Gavin Niu Gavin Niu - 22 days ago 9
Scala Question

Return Temporary Spark SQL Table in Scala

First I convert a CSV file to a Spark DataFrame using

val df = sqlContext.read.format("com.databricks.spark.csv").option("header", "true").load("/usr/people.csv")


after that type df and return I can see
res30: org.apache.spark.sql.DataFrame = [name: string, age: string, gender: string, deptID: string, salary: string]


Then I use
df.registerTempTable("people")
to convert df to a Spark SQL table.

But after that when I do
people
Instead got type table, I got
<console>:33: error: not found: value people
Is it because people is a temporary table? Thanks

Answer

When you register an temp table using the registerTempTable command you used, it will be available inside your SQLContext.

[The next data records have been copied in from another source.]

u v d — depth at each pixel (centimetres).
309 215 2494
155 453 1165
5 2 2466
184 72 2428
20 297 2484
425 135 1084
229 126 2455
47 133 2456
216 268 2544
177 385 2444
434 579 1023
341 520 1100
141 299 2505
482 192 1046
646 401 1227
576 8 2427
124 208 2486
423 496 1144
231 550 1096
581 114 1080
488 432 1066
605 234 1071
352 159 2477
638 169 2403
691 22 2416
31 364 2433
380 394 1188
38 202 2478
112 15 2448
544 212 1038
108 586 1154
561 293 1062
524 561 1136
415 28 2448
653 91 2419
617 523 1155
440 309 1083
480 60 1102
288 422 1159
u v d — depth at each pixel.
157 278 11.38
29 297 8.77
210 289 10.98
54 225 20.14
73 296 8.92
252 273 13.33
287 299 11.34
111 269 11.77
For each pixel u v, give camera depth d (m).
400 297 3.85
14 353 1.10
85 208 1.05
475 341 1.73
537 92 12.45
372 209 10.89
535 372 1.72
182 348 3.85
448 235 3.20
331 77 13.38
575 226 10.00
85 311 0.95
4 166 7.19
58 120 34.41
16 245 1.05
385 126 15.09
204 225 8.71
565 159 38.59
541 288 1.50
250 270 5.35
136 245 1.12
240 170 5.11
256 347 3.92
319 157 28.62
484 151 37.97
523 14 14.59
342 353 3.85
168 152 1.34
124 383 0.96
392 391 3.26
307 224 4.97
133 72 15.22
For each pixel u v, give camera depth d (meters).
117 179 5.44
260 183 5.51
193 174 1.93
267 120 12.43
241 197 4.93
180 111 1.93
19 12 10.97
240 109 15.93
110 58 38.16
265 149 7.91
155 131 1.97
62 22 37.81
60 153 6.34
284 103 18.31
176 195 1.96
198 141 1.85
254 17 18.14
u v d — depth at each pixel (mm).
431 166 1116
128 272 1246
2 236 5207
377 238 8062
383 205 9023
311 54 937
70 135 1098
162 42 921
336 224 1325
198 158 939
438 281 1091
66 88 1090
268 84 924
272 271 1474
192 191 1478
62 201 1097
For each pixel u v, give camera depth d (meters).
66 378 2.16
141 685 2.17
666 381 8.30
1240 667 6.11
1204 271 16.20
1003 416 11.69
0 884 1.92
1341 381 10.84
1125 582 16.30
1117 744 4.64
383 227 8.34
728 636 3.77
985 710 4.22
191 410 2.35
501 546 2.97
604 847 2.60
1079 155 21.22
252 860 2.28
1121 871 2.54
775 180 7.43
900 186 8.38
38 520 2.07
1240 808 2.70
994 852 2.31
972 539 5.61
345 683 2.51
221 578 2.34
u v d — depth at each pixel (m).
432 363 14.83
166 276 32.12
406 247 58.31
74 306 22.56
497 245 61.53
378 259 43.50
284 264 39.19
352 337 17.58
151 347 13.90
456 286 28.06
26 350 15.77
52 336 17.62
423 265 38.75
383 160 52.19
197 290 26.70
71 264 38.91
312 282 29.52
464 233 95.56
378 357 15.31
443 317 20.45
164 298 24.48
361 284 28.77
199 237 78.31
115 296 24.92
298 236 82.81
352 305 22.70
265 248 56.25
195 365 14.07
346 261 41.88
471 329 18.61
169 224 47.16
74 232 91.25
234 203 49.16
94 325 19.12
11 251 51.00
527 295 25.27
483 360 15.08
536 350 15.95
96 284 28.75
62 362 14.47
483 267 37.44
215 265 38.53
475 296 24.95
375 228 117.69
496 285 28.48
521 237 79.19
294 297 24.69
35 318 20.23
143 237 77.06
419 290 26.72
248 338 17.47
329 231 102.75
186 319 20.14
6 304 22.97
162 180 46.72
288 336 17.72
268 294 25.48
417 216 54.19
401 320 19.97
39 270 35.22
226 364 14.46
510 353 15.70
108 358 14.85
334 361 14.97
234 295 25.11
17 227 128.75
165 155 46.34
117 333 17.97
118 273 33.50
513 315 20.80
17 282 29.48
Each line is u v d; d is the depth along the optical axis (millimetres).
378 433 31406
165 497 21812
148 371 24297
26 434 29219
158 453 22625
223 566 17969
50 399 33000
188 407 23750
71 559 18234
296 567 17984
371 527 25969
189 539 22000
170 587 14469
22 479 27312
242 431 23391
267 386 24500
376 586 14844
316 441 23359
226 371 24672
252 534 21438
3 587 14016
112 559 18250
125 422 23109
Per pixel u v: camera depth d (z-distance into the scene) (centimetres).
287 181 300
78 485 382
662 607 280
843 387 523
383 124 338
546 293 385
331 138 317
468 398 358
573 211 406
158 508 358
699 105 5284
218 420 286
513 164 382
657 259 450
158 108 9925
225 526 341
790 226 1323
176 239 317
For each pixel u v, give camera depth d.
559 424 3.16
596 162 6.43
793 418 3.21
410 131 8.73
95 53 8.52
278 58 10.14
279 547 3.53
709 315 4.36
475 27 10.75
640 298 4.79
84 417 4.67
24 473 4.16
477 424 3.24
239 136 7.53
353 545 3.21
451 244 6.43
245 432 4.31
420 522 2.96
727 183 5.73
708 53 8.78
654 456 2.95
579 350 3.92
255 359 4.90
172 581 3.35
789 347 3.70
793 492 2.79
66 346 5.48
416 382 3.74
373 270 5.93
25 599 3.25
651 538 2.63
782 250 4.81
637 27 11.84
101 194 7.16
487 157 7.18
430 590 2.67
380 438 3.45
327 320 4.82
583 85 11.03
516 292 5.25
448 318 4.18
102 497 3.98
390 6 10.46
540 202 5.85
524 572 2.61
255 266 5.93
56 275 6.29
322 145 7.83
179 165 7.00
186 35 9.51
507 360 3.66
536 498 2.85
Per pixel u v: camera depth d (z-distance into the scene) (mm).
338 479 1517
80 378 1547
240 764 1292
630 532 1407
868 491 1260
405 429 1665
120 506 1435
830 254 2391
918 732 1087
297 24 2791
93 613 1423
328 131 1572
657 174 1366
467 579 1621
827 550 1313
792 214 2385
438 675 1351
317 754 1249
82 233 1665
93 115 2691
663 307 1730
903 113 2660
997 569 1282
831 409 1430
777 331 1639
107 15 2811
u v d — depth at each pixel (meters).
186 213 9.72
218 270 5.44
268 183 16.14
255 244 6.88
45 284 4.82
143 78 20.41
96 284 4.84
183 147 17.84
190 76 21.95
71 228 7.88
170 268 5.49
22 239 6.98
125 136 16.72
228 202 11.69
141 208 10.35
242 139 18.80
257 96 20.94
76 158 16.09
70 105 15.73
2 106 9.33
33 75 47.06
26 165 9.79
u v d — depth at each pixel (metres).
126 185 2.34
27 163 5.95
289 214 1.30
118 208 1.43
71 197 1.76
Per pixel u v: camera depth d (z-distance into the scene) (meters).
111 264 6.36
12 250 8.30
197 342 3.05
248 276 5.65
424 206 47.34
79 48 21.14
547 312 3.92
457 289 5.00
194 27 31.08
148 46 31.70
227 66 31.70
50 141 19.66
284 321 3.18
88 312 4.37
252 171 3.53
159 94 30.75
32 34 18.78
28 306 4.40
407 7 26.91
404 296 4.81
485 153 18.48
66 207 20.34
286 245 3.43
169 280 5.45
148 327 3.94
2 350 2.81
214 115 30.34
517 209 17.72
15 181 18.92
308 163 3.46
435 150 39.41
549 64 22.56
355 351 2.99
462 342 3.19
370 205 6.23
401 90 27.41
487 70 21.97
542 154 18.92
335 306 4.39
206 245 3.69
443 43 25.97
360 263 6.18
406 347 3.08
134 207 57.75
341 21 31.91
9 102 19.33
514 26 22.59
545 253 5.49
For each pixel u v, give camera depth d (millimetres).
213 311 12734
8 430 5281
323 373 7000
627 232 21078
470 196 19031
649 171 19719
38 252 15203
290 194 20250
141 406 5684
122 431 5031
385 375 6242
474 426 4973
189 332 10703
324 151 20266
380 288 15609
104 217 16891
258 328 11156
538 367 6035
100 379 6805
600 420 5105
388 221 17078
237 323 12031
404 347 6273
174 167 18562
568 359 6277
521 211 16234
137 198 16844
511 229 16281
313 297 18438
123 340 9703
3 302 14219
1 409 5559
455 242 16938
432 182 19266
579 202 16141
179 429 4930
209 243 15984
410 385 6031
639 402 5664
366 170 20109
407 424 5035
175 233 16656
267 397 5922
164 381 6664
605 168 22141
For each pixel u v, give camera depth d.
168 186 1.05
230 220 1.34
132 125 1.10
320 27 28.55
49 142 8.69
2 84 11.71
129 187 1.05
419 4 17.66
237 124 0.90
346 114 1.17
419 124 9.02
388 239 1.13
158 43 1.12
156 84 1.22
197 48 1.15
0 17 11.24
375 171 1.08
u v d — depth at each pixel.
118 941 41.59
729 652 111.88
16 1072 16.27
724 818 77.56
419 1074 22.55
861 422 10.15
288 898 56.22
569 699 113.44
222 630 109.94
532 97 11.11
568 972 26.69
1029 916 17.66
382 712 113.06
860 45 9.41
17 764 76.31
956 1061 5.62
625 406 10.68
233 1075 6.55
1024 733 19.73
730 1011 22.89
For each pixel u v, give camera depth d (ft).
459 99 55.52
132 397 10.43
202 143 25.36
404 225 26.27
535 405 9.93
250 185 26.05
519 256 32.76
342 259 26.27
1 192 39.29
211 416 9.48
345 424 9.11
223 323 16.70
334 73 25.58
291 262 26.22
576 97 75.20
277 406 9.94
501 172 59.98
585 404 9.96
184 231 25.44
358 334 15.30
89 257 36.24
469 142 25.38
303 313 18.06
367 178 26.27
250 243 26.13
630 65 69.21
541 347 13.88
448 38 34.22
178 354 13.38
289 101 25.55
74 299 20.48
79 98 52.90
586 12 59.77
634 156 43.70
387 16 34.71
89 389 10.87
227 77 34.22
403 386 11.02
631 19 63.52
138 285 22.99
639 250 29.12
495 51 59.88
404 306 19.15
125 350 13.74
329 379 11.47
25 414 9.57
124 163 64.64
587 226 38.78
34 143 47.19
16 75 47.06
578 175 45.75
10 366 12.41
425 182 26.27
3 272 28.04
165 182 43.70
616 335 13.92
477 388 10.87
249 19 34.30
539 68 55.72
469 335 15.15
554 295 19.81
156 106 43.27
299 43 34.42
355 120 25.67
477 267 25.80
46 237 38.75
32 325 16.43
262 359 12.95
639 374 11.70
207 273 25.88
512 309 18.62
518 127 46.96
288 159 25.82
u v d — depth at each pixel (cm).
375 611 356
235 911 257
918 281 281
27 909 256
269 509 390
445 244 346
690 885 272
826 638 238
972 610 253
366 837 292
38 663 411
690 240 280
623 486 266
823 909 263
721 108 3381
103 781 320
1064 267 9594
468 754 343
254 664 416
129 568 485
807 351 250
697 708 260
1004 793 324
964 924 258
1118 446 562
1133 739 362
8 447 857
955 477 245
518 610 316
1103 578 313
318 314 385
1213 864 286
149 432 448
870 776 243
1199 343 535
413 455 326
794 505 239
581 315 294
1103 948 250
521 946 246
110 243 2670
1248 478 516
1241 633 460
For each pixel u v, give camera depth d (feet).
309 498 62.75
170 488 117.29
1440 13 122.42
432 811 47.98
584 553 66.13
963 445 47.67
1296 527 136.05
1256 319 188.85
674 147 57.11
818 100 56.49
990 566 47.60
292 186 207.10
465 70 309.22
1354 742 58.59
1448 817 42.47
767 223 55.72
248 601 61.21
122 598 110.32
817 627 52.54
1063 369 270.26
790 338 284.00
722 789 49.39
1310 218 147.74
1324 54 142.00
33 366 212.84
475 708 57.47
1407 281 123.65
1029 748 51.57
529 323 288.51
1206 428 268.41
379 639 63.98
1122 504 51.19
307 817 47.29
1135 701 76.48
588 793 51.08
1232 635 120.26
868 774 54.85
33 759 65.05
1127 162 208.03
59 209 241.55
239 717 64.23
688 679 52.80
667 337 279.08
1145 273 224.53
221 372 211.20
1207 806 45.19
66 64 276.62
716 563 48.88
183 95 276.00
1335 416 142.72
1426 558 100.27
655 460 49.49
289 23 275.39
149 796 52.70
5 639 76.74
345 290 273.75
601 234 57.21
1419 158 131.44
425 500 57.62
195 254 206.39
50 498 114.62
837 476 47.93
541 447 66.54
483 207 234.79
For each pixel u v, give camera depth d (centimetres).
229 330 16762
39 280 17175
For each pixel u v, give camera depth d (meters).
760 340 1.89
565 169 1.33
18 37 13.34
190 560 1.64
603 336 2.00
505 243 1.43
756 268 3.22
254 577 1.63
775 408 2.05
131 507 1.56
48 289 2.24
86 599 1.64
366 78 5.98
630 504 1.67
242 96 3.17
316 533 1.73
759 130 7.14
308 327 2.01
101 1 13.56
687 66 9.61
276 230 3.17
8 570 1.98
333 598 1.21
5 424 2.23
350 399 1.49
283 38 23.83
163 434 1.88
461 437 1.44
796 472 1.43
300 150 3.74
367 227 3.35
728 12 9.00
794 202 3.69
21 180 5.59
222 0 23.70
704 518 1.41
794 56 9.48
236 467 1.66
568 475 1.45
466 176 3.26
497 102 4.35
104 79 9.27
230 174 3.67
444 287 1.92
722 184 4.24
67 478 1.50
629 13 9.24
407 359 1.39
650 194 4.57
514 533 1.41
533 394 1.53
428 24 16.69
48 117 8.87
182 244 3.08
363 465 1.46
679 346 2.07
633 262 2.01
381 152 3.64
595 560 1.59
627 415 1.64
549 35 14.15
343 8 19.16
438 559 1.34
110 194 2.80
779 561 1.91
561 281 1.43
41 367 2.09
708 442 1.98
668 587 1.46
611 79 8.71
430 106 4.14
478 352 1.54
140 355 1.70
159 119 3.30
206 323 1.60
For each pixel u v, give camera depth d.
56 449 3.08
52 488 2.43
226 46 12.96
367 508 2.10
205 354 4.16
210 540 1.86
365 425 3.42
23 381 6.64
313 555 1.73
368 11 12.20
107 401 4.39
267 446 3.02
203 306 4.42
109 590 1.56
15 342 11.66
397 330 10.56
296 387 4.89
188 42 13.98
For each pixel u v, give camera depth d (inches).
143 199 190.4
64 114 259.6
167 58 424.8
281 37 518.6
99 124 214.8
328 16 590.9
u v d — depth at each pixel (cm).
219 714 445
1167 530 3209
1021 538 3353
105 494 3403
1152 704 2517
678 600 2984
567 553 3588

This means that the following is incorrect and will give you the error you are getting :

scala> people.show
<console>:33: error: not found: value people

To use the temp table, you'll need to call it with your sqlContext. Example :

scala> sqlContext.sql("select * from people")

Note : df.registerTempTable("df") will register a temporary table with name df correspond to the DataFrame df you apply the method on.

So persisting on df wont persist the table but the DataFrame, even thought the SQLContext will be using that DataFrame.